Today was the last day I spent in my home country, and at my mum’s, before the world trip which is about to begin. I also went to the hairdresser’s for the last time in a long while, in an attempt to look a bit more civilized by the time I cross our first border in the American continent.
The hairdresser was quite young and seemed a bit unexperienced; her comb fell off her hands a couple of times. I guess I didn’t help her much to overcome her nerves, as I looked miserable during the whole process – not because of her work, poor soul, but because I was dwelling inside my very dark thoughts, feeling so sad for my poor 80-year-old mother, not knowing whether I will see her again.
I stared at my image in the mirror as the hairdresser worked her cut around my ears, thinking about the piercing I used to wear in my early twenties, then closed my eyes for a bit, then opened them again as she moved on to shave the top of my neck, the very part of my head that deserves to be called ‘A Hairdresser’s Nightmare’, with its curls and its uneven hair line right on top of a red constelation of little birthmarks. I closed my eyes again and day dreamed about the tattoo I’d have loved to have on the back of my neck, as I wondered one more time whether I will ever get the chance to have it done.
I’ve always liked the works of Escher, and this particular drawing –to me– simbolises leaving my beloved Canary Islands to travel around the world. I wanted to have it tattoed on the back of my neck to kill two birds with one stone – to cover my ugly birthmarks and to ornate my skin with a celebration to the great Dutch artist.
But I don’t dare to have such an outstanding tattoo. Not any more.

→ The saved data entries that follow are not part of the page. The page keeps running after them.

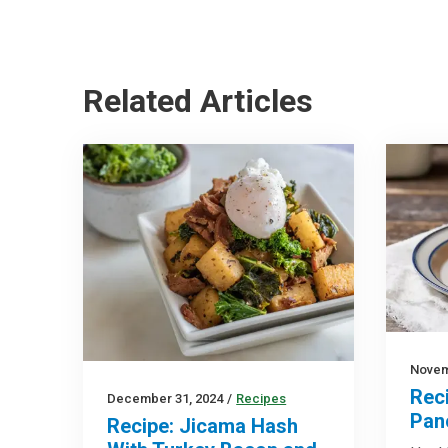
Related Articles
Novem
Rec
December 31, 2024
/
Recipes
Pan
Recipe: Jicama Hash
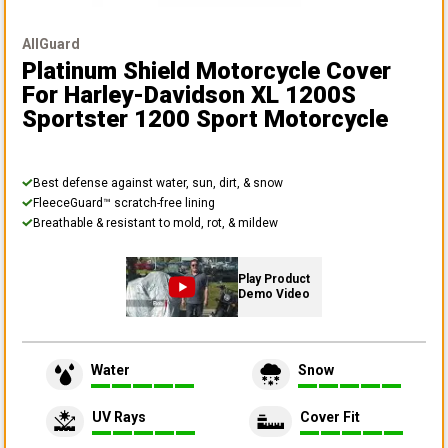
AllGuard
Platinum Shield Motorcycle Cover
For Harley-Davidson XL 1200S
Sportster 1200 Sport Motorcycle
Best defense against water, sun, dirt, & snow
FleeceGuard™ scratch-free lining
Breathable & resistant to mold, rot, & mildew
Play Product
Demo Video
Water
Snow
UV Rays
Cover Fit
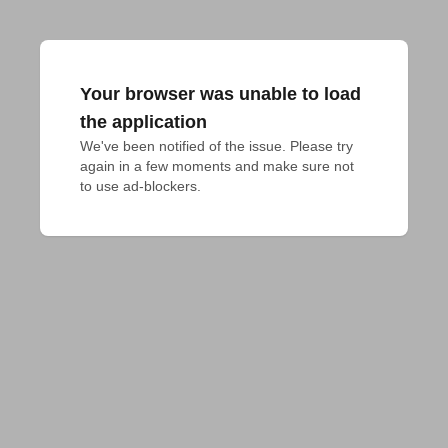
Your browser was unable to load
the application
We've been notified of the issue. Please try 
again in a few moments and make sure not 
to use ad-blockers.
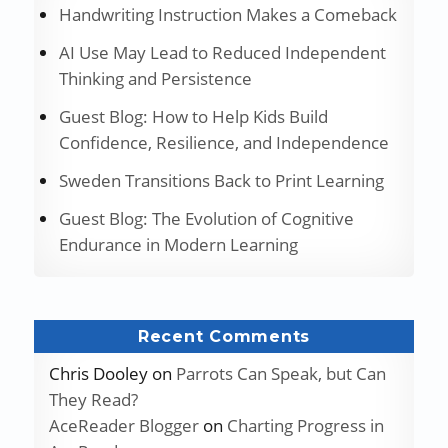
Handwriting Instruction Makes a Comeback
AI Use May Lead to Reduced Independent
Thinking and Persistence
Guest Blog: How to Help Kids Build
Confidence, Resilience, and Independence
Sweden Transitions Back to Print Learning
Guest Blog: The Evolution of Cognitive
Endurance in Modern Learning
Recent Comments
Chris Dooley
on
Parrots Can Speak, but Can
They Read?
AceReader Blogger
on
Charting Progress in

Cycletourers Krzysztof and Holger were murdered and then mutilated and then robbed in Chiapas, I don’t know in which order and I prefer not to know. It seems the parts where these men had tattoos had been either burned or cut off to delay identification, and that’s the part that deters me most from getting my Escher tattoo.
My mum has already had enough with losing a son, so believe me, I will do my best not to deprive her of a daughter. But if anything should happen – Well, I don’t need to carry on writing, do I? You know what I mean. Better not to have a tattoo.